• To do
In the data below, find each line carrying the string "ffffff" and copy it out.

• Information shown
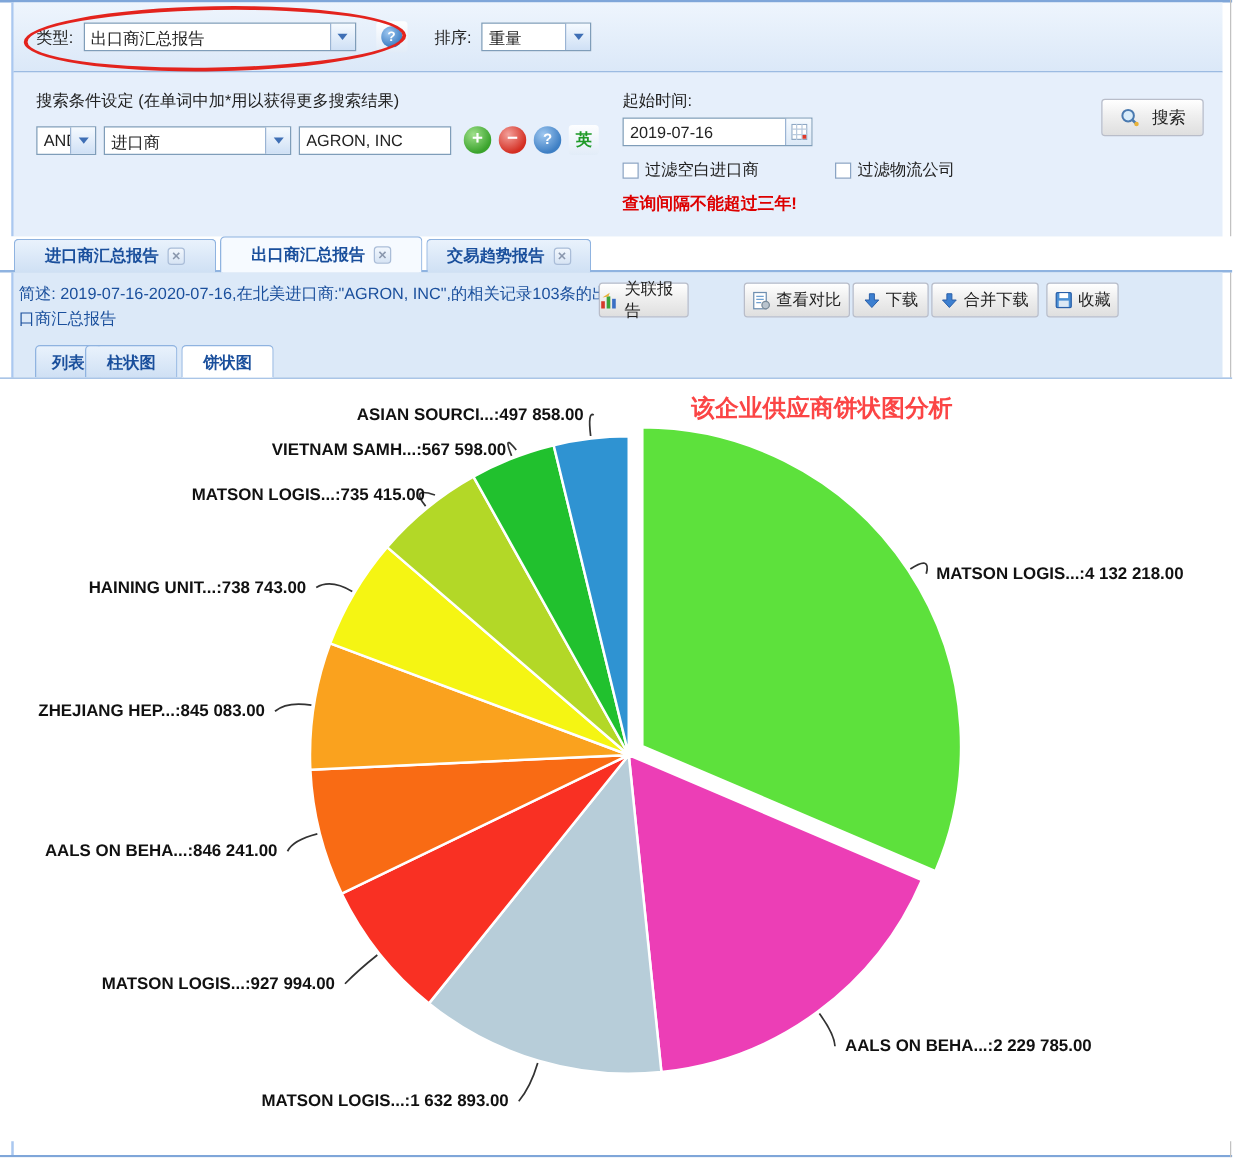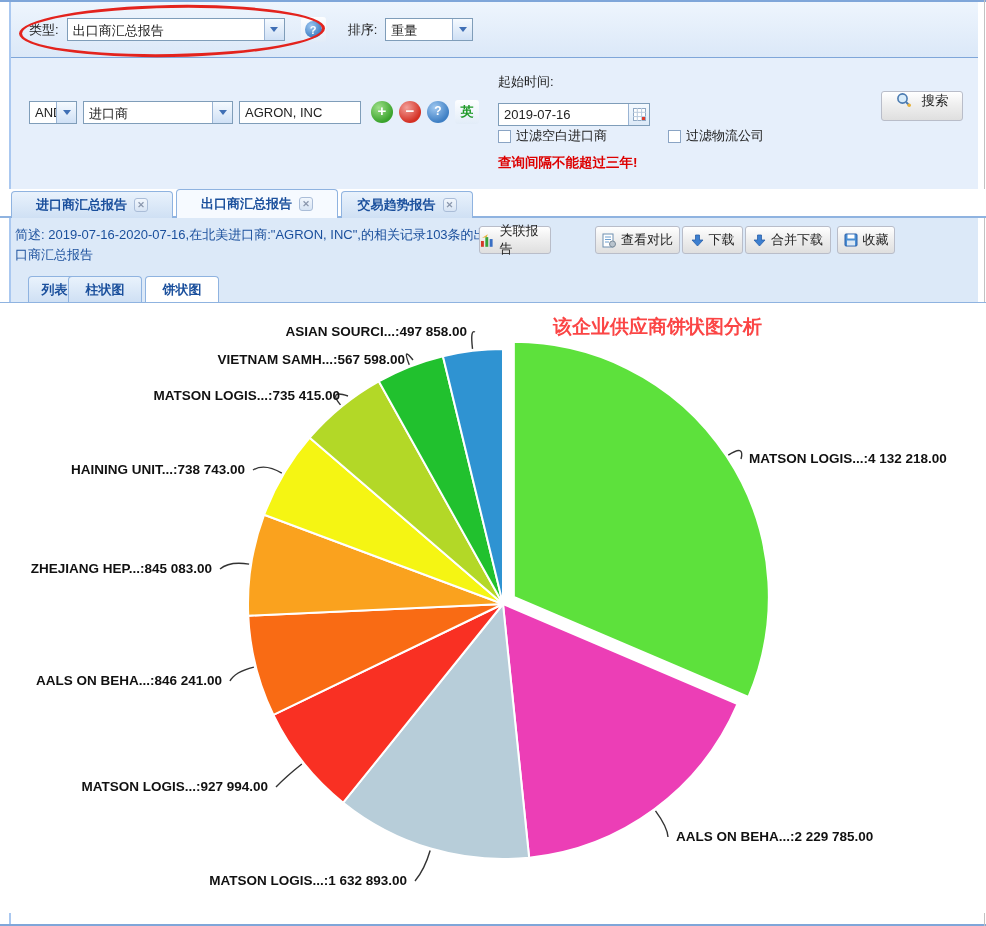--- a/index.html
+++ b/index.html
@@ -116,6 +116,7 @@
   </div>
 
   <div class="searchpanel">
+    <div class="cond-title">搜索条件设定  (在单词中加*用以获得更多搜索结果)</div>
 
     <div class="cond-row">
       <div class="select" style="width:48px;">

==

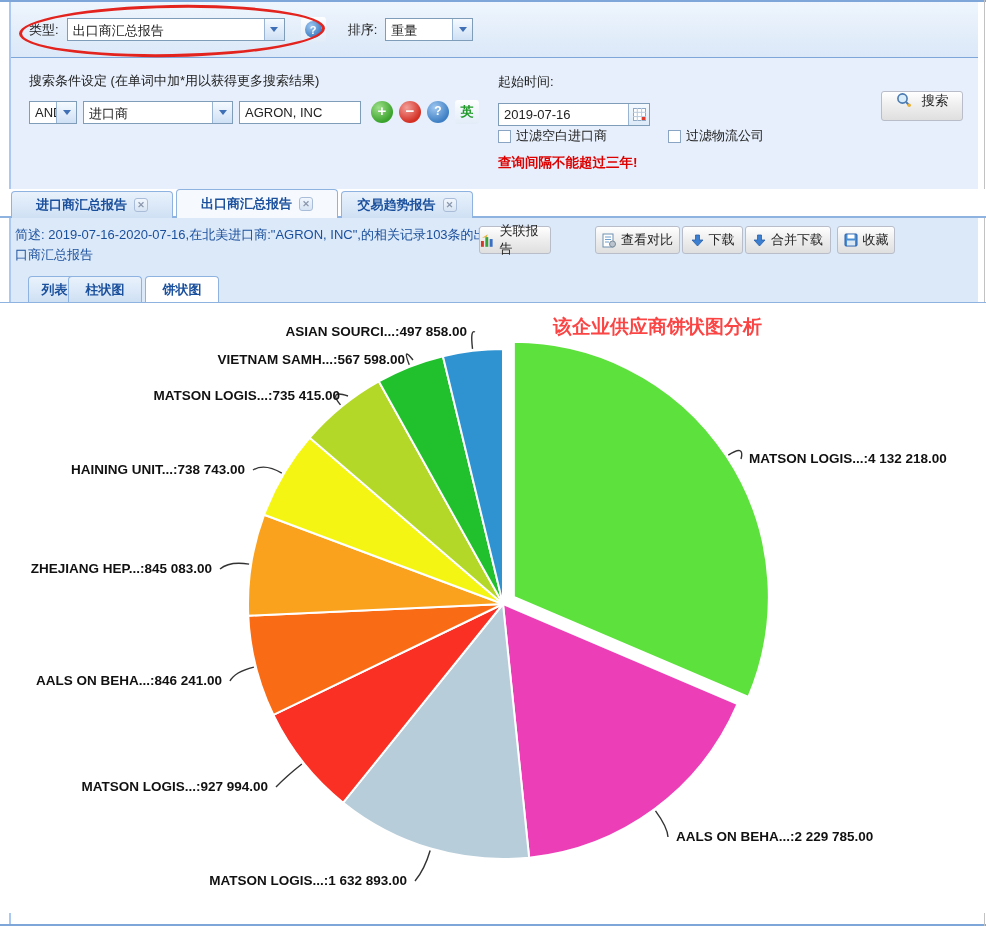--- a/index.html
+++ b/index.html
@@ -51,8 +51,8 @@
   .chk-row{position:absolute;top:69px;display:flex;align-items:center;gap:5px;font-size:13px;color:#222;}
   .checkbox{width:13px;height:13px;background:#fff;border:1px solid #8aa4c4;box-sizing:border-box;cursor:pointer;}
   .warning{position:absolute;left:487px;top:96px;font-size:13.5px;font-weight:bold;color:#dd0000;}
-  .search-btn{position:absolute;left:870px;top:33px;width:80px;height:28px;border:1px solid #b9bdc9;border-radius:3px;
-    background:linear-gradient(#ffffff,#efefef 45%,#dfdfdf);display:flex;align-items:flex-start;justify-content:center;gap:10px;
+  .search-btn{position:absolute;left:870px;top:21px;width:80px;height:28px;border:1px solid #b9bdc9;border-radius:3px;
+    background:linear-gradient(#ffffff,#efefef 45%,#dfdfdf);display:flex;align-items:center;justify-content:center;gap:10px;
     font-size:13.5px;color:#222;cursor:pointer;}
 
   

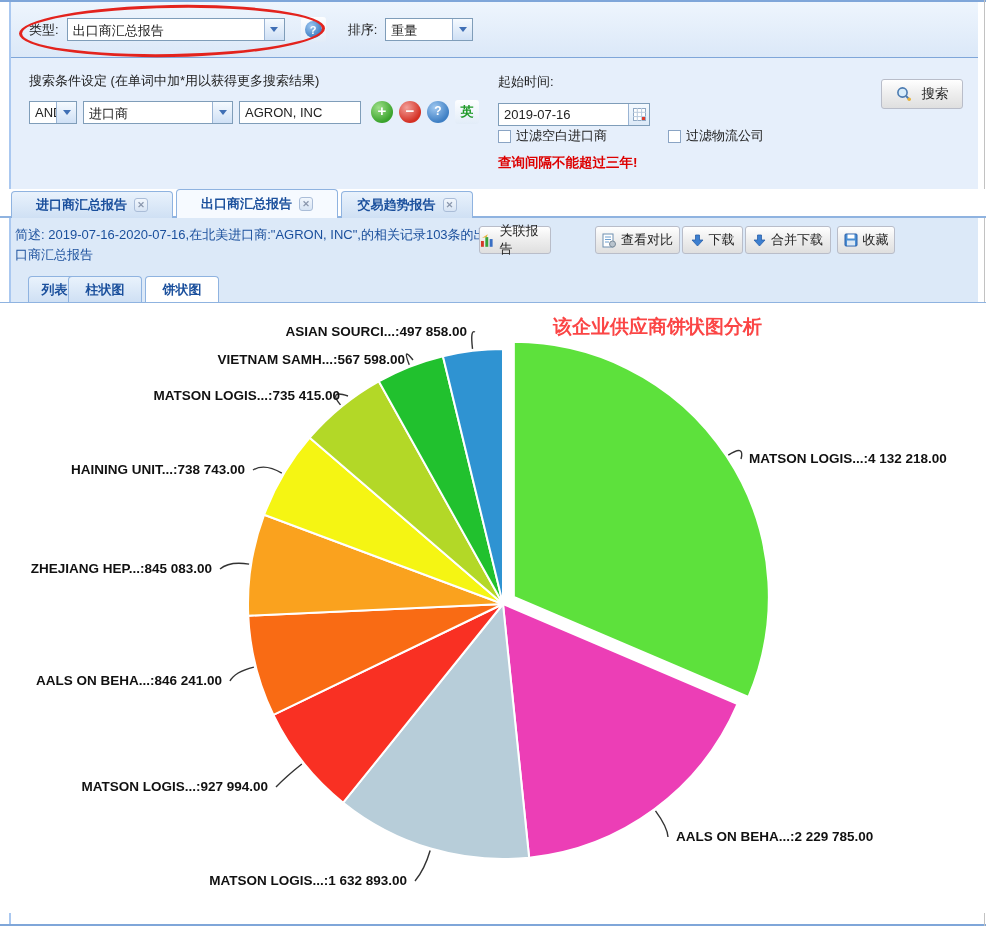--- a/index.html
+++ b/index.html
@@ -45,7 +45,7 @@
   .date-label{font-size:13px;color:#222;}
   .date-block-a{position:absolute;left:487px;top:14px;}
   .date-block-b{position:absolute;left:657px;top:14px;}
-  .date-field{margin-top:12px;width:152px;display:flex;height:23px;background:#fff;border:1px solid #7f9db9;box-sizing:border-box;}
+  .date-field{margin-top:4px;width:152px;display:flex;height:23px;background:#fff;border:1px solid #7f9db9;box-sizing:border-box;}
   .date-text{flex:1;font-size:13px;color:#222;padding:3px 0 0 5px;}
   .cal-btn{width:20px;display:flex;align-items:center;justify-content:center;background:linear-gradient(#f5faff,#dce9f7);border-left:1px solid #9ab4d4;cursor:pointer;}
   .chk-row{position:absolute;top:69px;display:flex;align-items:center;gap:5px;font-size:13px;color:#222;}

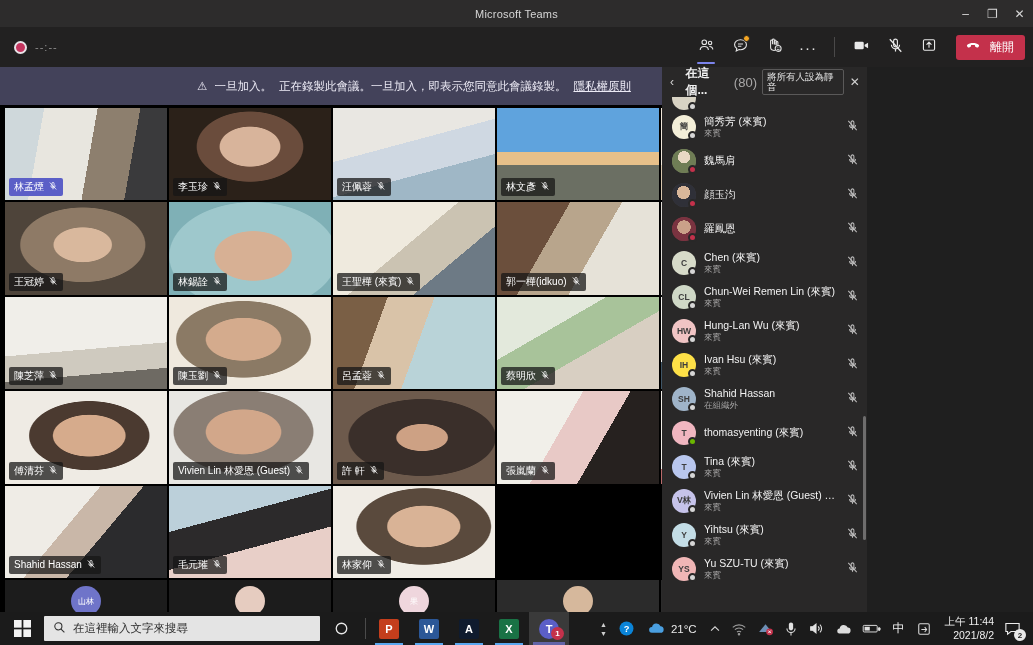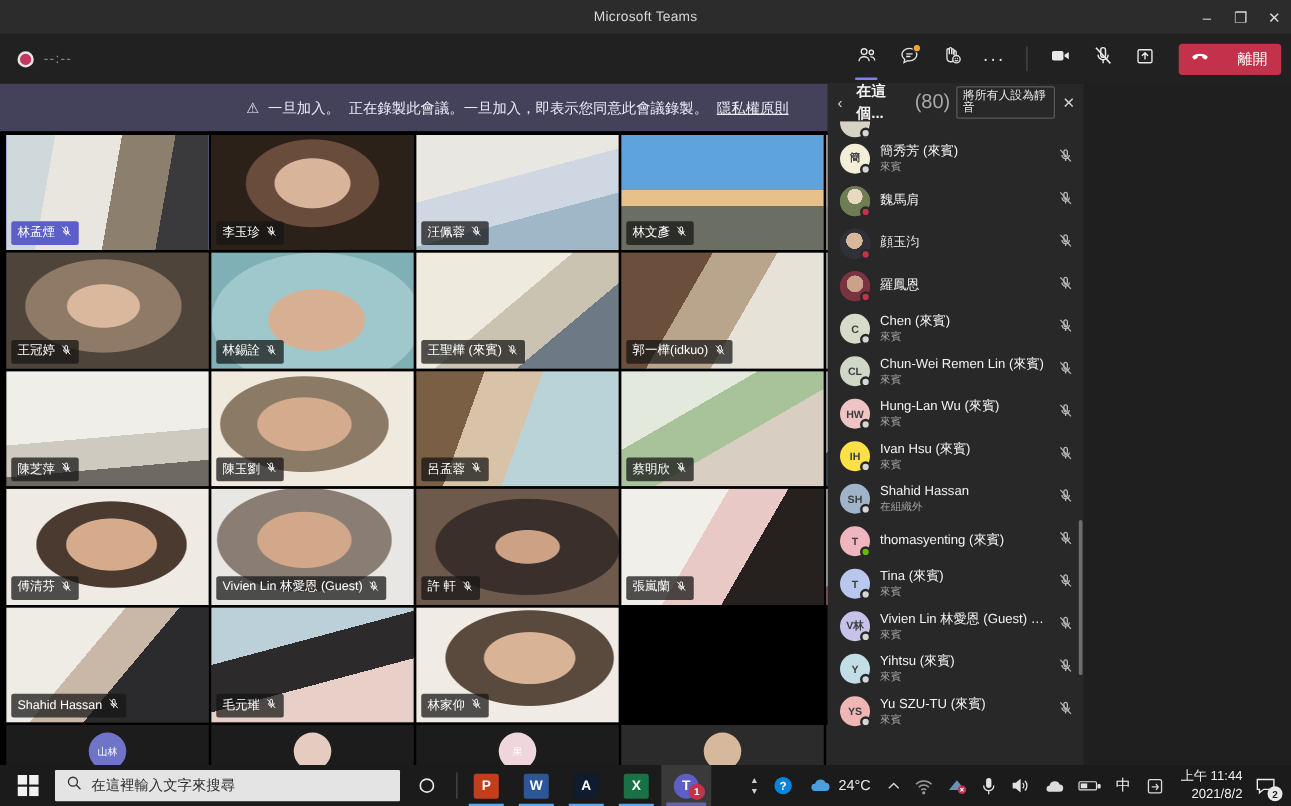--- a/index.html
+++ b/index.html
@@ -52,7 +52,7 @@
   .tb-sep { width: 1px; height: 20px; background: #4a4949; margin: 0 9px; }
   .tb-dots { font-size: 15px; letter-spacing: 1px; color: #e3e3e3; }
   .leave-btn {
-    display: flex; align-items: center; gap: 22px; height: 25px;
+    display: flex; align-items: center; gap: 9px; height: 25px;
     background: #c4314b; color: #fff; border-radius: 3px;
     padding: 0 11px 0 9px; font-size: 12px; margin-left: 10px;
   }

---

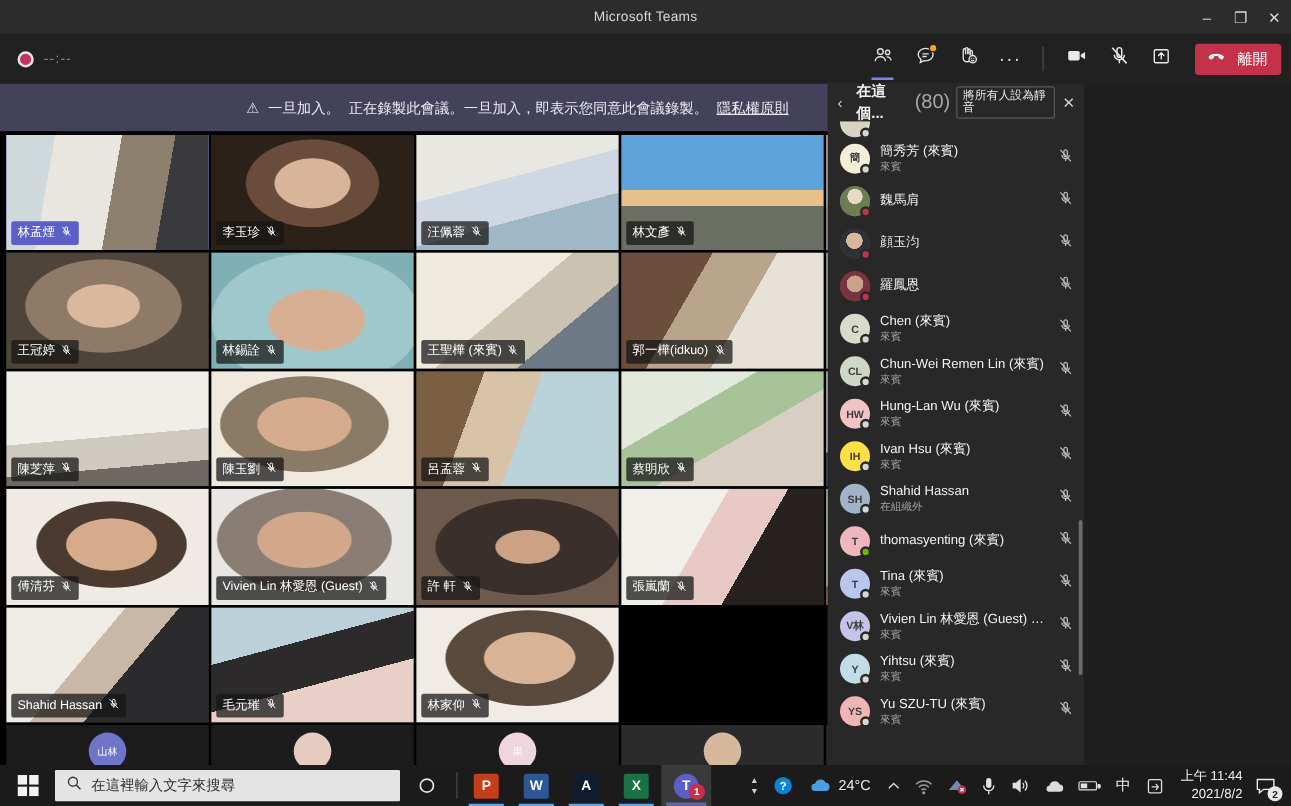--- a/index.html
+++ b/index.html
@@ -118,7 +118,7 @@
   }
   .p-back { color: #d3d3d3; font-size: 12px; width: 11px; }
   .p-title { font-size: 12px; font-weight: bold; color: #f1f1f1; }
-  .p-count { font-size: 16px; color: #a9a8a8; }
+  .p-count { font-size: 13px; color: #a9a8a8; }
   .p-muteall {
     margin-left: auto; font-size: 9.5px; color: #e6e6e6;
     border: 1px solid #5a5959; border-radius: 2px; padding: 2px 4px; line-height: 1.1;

• Answer below
-    background:linear-gradient(#ffffff,#efefef 45%,#dfdfdf);display:flex;align-items:flex-start;justify-content:center;gap:10px;
+    background:linear-gradient(#ffffff,#efefef 45%,#dfdfdf);display:flex;align-items:center;justify-content:center;gap:10px;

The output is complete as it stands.